Я, потомственный московский дворянин. Родился в лихие девяностые в музее современного искусства имени Зверева, что на Старой Басманной улице. Раньше она относилась к Басманной слободе, и была проезжей дорогой в подмосковное село Елохово.
Название Басманной слободы и улицы не связано с борьбой революционеров 1917 г. с басмачами. Оно более мирное и даже хлебное. Еще в XVII веке по царскому указу по обеим сторонам дороги стали селиться пекари или басманники, выпекавшие хлеба-басманы, которые поставлялись во дворец. Хлеба раздавались государственным служащим как хлебное довольствие, и поставлялись в стрелецкое войско. Эти хлеба отличали строго установленный вес и нанесенные на них рельефные клейма, похожие на пряничные изображения.
Поэтому потребность в котах и кошках здесь всегда была высокая, дабы уберечь добро от набегов грызунов и прочей нечисти. Вот потому то, и кошачье племя, проживавшее здесь, отличалось вольным характером и охотничьеим нравом. Мы можем часами выслеживать дичь, а потом долгие часы ждать сладостного мига торжества, вот она мышка, крыска, птичка, трепещущая в твоих зубах.
Охотничье искусство мне передалось с молоком моей матери. Красивой и аристократичной кошки. Всегда опрятная и ухоженная, точеная мордочка, стоячие ушки, почти постоянно находившиеся в движении. Длинные стройные ноги, простите – лапы, поджарая и стремительная. Красноречивый хвост идеальной пропорции, отражавший настроение. Она носила черную блестящую шубку, мех которой был не длинным, но густым, как у норки. Часто её сравнивали черной пантерой. Сравнение удачное, но мама была более изящна и красива, так как имела выразительные глаза янтарного цвета, иногда с зелеными проблесками. Её шею украшало белое пятнышко, которому она обязана своим именем – Клякса. Хотя, возможно, это и не так, имя Клякса она получила за цвет шубки. Черная, как клякса от чернил перьевой ручки.
Я очень похож на неё. Также чёрен, и ношу белую бабочку. Она научила меня любви к жизни и искусству выживания, что пригодилось мне в большем городе, а позднее и в деревне.
Клякса была ангелом-хранителем Зверевского центра, всеобщая любимица. Помню, как собирались художники, поэты и писатели. Один всемирно известный и очень талантливый писатель работал дворником. В России его заслуги были не замечены власть предержащими, да и не многие граждане знали его творения, но человек он был замечательный. Всегда припасал для Кляксы и нас, её котят что ни будь вкусненькое.

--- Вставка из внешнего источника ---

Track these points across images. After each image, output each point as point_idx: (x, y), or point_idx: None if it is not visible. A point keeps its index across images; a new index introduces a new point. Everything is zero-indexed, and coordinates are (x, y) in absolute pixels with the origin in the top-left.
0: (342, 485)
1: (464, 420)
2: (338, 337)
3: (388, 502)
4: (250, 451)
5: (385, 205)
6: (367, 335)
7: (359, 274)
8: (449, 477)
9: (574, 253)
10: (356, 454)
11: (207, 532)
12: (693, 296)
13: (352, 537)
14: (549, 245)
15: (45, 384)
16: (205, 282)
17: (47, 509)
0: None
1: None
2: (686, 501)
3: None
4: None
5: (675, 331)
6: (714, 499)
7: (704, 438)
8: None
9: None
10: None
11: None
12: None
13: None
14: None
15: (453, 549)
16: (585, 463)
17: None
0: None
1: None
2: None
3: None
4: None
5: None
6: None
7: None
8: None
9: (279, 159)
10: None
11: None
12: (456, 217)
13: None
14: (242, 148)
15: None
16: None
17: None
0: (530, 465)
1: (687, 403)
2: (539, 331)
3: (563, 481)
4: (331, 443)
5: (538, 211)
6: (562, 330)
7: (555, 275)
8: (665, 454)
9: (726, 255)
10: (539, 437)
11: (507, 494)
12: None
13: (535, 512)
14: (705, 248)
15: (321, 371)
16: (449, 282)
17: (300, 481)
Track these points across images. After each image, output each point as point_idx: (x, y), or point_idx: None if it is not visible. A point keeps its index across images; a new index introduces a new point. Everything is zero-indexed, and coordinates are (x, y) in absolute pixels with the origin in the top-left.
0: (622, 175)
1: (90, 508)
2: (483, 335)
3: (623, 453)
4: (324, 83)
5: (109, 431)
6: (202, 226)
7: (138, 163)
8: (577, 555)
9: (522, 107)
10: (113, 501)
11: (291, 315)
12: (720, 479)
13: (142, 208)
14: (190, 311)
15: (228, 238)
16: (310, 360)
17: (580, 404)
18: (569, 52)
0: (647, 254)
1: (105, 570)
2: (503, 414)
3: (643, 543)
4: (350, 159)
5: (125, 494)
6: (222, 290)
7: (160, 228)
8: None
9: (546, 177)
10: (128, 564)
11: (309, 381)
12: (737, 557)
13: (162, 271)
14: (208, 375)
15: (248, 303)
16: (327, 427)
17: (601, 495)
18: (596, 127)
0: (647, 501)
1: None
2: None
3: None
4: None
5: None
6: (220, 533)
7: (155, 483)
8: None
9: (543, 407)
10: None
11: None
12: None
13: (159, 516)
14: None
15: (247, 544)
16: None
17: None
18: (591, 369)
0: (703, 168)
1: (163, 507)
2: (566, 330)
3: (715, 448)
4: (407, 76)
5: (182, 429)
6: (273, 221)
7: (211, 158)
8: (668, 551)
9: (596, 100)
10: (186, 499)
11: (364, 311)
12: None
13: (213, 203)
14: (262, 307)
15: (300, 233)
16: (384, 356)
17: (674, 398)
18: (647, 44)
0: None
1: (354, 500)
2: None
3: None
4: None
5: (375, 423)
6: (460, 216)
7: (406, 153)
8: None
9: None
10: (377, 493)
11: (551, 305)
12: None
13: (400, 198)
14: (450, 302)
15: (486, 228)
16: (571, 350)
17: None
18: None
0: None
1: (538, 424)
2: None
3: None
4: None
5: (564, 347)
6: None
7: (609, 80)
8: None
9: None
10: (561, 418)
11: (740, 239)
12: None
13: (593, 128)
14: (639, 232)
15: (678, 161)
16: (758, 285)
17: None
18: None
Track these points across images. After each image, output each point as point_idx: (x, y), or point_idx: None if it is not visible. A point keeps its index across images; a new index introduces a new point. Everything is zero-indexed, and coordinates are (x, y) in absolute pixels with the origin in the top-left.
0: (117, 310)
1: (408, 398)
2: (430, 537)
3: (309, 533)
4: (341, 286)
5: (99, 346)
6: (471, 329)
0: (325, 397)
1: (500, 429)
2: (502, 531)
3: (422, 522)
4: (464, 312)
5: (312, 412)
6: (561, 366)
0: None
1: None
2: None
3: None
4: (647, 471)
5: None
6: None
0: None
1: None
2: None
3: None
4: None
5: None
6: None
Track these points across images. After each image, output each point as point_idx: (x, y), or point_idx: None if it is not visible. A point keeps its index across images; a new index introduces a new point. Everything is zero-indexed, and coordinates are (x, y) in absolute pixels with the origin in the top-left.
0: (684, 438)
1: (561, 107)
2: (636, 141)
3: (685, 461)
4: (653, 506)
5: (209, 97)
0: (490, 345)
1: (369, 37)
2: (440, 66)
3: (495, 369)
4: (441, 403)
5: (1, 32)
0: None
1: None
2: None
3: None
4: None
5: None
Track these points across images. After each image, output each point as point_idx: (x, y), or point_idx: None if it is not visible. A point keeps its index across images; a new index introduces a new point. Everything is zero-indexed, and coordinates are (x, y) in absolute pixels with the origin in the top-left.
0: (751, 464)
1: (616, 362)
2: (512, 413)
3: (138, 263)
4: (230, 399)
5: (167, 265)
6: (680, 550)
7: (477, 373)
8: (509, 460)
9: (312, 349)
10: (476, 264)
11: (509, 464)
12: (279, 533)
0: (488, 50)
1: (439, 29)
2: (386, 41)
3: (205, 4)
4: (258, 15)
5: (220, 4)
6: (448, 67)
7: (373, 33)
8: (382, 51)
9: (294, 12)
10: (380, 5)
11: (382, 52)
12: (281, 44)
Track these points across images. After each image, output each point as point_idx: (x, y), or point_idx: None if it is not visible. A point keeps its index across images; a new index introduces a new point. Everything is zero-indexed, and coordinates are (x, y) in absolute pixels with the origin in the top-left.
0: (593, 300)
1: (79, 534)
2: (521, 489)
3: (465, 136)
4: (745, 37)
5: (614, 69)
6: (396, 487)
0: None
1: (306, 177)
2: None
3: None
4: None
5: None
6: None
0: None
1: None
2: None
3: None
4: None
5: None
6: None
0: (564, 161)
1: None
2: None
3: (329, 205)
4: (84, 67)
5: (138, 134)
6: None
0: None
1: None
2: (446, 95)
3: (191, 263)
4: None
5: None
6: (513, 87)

Собирались обычно вечерком, конечно не без водочки и селедочки. Ах селедочка! Попробовав однажды, она на всю жизнь стала для меня одним из желанных блюд. А еще, в те лихие девяностые получили распространение пункты быстрого питания – палатки «куры гриль». Эти куры гриль, столь вкусно пахнущие, вошли и в наш рацион. Столь вкусно пахнущие, хрустящие кусочки и косточки впервые отведал я под разговоры о живописи, поэтах и музах. По сию пору обожаю жареные крылышки. Но в прочем я сейчас не о них, а о поэтах и художниках. Славные они ребята, веселые и не жадные, вот только есть у них какая-то тоска, что ли, или боль в душе вселенская. Вот все хорошо, и сытно! Так – нет! Нет душе покоя! Все рвется и зовет, куда то мятежная, вот и глушат этот зов вином да пивом.
Новый дом.
Братьев и сестер было у меня четверо, все разные, но черный я один. И вот однажды пропал рыжий, симпатичный и флегматичный. Спрашиваю маму – «куда это он делся?»
А она мне и рассказала, что люди берут к себе маленьких котят, хотят жить с ними вместе, плохо в доме или квартире без нас. Вот и меня, придет время, кто-то заберет, подумал я. А если я не хочу, хочу на воле жить с поэтами и художниками, по улицам московским бегать. Шло время, и мы остались с мамой вдвоем. Я тогда не был красив, даже наоборот. Тощий, долговязый и не складный, хвост был тонок, и его часто сравнивали его с крысиным хвостиком. Возможно, по этому, меня никто не брал. А возможно, добрая женщина Елена, хозяйка центра, не отдавала меня никому. Она любила Кляксу и котят, заботилась о нас. Может быть уже тогда она видела во мне продолжение Кляксы.
Но настал этот день. В «Зверевском» проходила очередная выставка. Не помню, то-ли перформенс, то-ли адвантис. Но ближе к ночи вместе с Еленой появилась маленькая женщина. Они позвали меня. Елена взяла меня на руки и передала этой незнакомке. Руки у неё оказались добрые и ласковые. Она что-то нашёптывала мне своим достаточно приятным голосом, и поглаживала по голове.